Task goal: Find every line in the entries below that contains the word "Department", and copy each of those lines.

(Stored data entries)
#####

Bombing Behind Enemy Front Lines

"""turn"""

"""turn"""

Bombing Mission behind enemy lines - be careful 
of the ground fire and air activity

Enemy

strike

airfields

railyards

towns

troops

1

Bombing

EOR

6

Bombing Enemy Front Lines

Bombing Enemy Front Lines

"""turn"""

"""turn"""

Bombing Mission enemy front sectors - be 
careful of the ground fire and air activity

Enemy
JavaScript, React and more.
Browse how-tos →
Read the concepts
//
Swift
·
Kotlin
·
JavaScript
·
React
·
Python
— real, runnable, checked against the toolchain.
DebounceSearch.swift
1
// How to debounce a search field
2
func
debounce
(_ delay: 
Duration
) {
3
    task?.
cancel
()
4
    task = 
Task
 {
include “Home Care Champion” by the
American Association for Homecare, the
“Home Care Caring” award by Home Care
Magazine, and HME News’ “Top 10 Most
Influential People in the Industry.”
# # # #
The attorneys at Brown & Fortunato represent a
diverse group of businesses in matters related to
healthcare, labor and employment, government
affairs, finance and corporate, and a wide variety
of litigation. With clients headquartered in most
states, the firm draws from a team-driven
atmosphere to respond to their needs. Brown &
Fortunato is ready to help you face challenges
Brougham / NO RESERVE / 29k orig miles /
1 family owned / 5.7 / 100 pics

#####

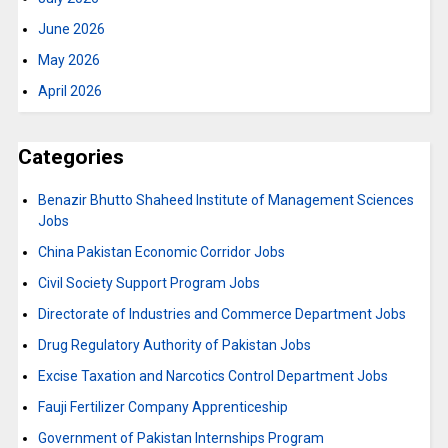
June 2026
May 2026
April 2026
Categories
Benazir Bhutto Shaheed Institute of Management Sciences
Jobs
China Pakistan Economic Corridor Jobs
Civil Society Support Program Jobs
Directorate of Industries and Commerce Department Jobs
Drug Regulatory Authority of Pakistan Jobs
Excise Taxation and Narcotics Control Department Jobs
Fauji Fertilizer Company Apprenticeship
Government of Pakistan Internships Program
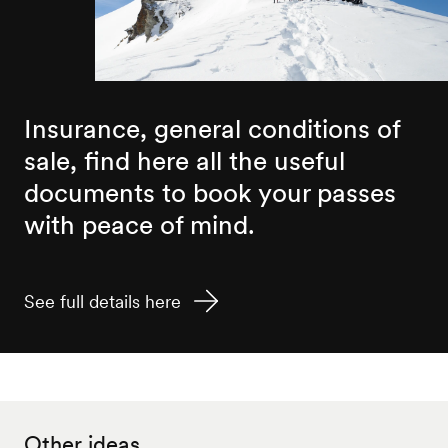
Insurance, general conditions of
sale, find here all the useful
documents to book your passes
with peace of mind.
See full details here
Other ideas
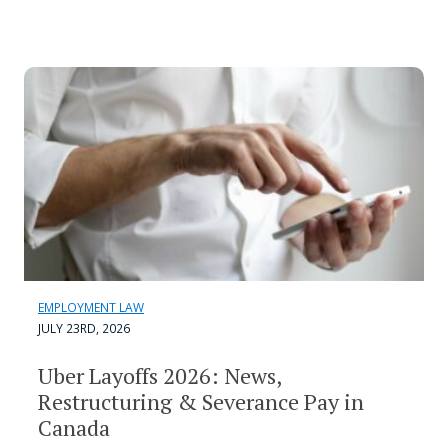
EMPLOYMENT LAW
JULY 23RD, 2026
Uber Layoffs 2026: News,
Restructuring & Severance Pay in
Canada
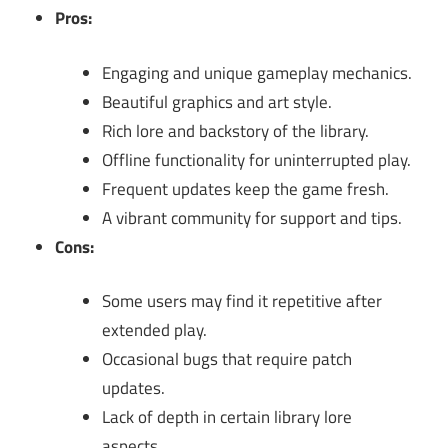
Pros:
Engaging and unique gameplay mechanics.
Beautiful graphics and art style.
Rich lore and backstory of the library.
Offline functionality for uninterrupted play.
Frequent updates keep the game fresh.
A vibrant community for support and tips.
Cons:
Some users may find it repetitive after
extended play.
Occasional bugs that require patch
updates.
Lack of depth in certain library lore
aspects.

#####

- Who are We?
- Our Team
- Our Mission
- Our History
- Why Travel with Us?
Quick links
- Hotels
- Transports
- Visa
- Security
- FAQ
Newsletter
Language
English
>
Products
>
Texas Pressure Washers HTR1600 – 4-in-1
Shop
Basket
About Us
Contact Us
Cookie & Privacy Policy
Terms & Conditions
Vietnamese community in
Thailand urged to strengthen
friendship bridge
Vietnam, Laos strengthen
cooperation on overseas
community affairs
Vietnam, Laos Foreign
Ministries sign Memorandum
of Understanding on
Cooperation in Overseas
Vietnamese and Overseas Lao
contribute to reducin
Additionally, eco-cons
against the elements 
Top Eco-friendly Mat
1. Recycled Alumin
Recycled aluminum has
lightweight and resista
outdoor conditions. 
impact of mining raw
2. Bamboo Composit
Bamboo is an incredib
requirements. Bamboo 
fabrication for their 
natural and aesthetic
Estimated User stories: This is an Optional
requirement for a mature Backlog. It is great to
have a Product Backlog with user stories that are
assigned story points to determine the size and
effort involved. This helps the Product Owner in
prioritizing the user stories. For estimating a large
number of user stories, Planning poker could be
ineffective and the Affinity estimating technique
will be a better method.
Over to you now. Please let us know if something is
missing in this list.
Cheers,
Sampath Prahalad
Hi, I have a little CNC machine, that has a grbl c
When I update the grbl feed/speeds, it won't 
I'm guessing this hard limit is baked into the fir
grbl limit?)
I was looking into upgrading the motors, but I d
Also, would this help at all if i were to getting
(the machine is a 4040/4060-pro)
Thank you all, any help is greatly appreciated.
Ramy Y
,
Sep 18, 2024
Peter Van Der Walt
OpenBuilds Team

#####

Result of this exercise:
Directorate of Industries and Commerce Department Jobs
Excise Taxation and Narcotics Control Department Jobs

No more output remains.